## Limits of Symbolic Computation

### Transforming my function to a symbolic equation has failed. What do I do?

If you see the error:

ERROR: TypeError: non-boolean (Num) used in boolean context

this is likely coming from an algorithm which cannot be traced into a purely symbolic algorithm. Many numerical solvers, for instance, have this property. It shows up when you're doing something like if x < tol. If x is a number, then this is true or false. If x is a symbol, then it's x < tol, so Julia just cannot know how many iterations to do and throws an error.

This shows up in adaptive algorithms, for example:

function factorial(x)
out = x
while x > 1
x -= 1
out *= x
end
out
end
factorial (generic function with 1 method)

The number of iterations this algorithm runs for is dependent on the value of x, and so there is no static representation of the algorithm. If x is 5, then it's out = x*(x-1)*(x-2)*(x-3)*(x-4), while if x is 3, then it's out = x*(x-1)*(x-2). It should thus be no surprise that:

using Symbolics
@variables x
try
factorial(x)
catch e
e
end
TypeError(:if, "", Bool, x > 1)

fails. It's not that there is anything wrong with this code, but it's not going to work because fundamentally this is not a symbolically-representable algorithm.
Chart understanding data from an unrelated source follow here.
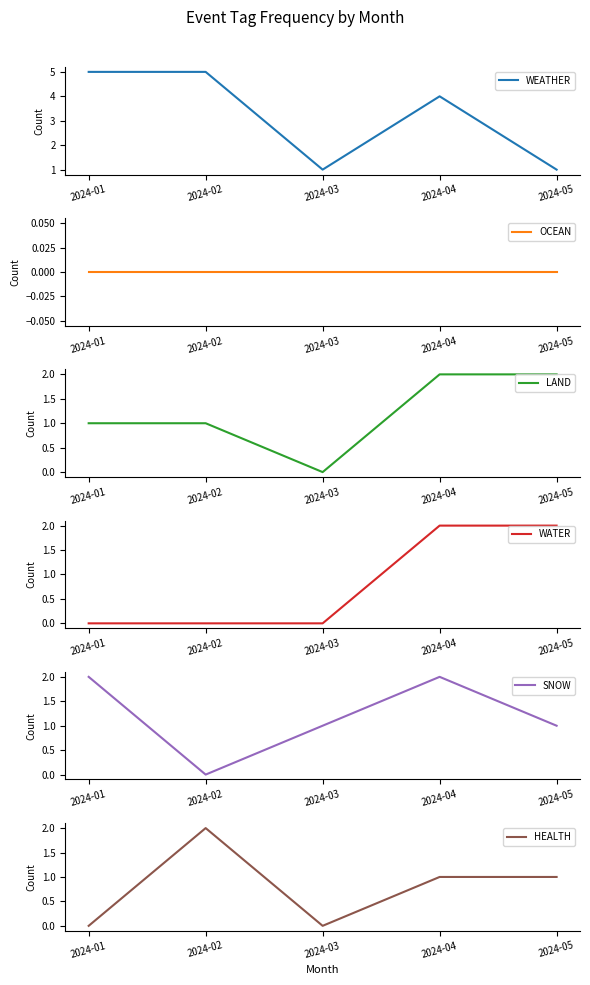

Reading left to right, what are all the values shown in this chart?

WEATHER: 2024-01=5	2024-02=5	2024-03=1	2024-04=4	2024-05=1
OCEAN: 2024-01=0	2024-02=0	2024-03=0	2024-04=0	2024-05=0
LAND: 2024-01=1	2024-02=1	2024-03=0	2024-04=2	2024-05=2
WATER: 2024-01=0	2024-02=0	2024-03=0	2024-04=2	2024-05=2
SNOW: 2024-01=2	2024-02=0	2024-03=1	2024-04=2	2024-05=1
HEALTH: 2024-01=0	2024-02=2	2024-03=0	2024-04=1	2024-05=1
The space of algorithms which can be turned into symbolic algorithms is what we call quasi-static, that is, there is a way to represent the algorithm as static. Loops are allowed, but the amount of loop iterations should not require that you know the value of the symbol x. If the algorithm is quasi-static, then Symbolics.jl tracing will produce the static form of the code, unrolling the operations, and generating a flat representation of the algorithm.

#### What can be done?

If you need to represent this function f symbolically, then you'll need to make sure it's not traced and instead is directly represented in the underlying computational graph. Just like how sqrt(x) symbolically does not try to represent the underlying algorithm, this must be done to your f. This is done by doing @register_symbolic f(x). If you have to define things like derivatives to f, then the function registration documentation.

## Equality and set membership tests

Comparing symbols with == produces a symbolic equality, not a Bool. To produce a Bool, call isequal.

To test if a symbol is part of a collection of symbols, i.e., a vector, either create a Set and use in, e.g.

try
x in [x]
catch e
e
end
TypeError(:if, "", Bool, x == x)
x in Set([x])
true
any(isequal(x), [x])
true

If == is used instead, you will receive TypeError: non-boolean (Num) used in boolean context. What this error is telling you is that the symbolic x == y expression is being used where a Bool is required, such as if x == y, and since the symbolic expression is held lazily this will error because the appropriate branch cannot be selected (since x == y is unknown for arbitrary symbolic values!). This is why the check isequal(x,y) is required, since this is a non-lazy check of whether the symbol x is always equal to the symbol y, rather than an expression of whether x and y currently have the same value.